I think this Nytro is the son of the Devil..never had any problems building turbo sleds before, but building this one made me feel like a complete Noob....

The kit isn't the problem, just want to point that out....
 
Well started the ride up last night. A few issues: primed up everything and bled out air. Started to crank it over and it started to flash a CODE 12. Tried a few things, called Dave at Powderlites, come to find out, it was the ignition, or key switch plugs, the ones on the RB3 harness with the three blue and one red wires, were'nt plugged into the key switch plugs. Plugged them in and fired right up and no codes and ran perfectly.

After thinking about it, and reading the Powderlites instructions about 3 times. At no time were these plugs identified, so am I wrong that this is an easy mistake? Just wondering, could be detailed in the instructions a little better.

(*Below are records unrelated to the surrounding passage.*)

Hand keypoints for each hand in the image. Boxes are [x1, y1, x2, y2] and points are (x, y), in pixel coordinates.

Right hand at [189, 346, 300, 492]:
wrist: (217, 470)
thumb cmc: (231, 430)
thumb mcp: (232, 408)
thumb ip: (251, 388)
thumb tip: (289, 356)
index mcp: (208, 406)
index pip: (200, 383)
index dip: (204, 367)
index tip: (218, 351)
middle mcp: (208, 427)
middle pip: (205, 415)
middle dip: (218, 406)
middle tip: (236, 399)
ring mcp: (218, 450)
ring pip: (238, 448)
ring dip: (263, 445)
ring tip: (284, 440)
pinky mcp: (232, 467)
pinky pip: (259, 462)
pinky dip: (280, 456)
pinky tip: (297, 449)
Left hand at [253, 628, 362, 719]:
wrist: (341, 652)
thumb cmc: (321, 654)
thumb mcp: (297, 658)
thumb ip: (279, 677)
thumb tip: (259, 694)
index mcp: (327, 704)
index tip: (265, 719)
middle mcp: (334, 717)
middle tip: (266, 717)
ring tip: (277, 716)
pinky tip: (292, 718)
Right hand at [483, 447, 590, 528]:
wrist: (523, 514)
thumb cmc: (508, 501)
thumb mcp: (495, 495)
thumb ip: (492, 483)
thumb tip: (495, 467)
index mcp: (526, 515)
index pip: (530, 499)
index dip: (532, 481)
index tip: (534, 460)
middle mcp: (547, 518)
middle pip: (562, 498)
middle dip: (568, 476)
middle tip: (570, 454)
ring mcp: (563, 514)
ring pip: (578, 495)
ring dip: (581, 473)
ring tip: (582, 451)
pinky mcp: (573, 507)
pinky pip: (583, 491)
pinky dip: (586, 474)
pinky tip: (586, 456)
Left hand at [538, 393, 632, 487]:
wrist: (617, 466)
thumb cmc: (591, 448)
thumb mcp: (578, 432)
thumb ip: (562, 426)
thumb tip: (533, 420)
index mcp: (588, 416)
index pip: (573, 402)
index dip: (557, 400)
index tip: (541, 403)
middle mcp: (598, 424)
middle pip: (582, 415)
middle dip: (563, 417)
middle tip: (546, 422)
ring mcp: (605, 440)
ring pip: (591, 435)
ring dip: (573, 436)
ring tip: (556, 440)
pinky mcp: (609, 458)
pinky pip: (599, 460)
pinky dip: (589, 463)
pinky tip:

I did the same thing when i installed mine. I saw the connector that wasnt plugged into anything but thought it was for the laptop connector. So i got the crank position sensor code when i tried to fire mine up as well. Easy fix but ya i felt like a bit of a dummy, now i feel better though! Thanks:D
 
Found one other problem. There are two black connectors on the harness that goes across the intercooler and rests above the clutch. The RB3 will plug in there as well as the timing plugs that are behind the frame above the clutch. Just clarification, but if you plug RB3 into the wrong ones, it will fit and you will not have any power.
 
The best part is testing resistance on every plug on the whole sled 10 time trying to find out where the power is being lost. Makes for a good evening. I am in the process of doing some photos and an install guide to help first timers. All in all, a very good kit with good support!
 
I thought I would bump this up in case there are people looking for install info.

The sled ran pretty good last year but not perfect. The fuel mapping was not to my specifications and it had the hesitation when on and off the throttle. PL said they think it is fixed but only time will tell. The sled never once left me stranded though and powerlites customer service is excellent! I would still recommend their kit to anyone.

Other than modifying the intake with a 90 degree elbow and moving the vacuum source for the fuel pressure regulator I did not have to make any changes to the kit.

Planned mods for this year are 430 cc injectors and I have picked up a hallman boost controller with the cable so i can adjust it from the handlebars. The stock boost controller is a bleed style which can hurt spool up time and it is also not very good quality.

I am on the fence on buying a new rear skid, I have the venture MP gas shock in the rear and apex springs in the stock skid. It is better than stock but still nowhere near what I would like. Right now I am leaning towards the KMOD Gen II skid, keep my apex 162 rails and run some bigger rear wheels to try and offset the tipped up rails.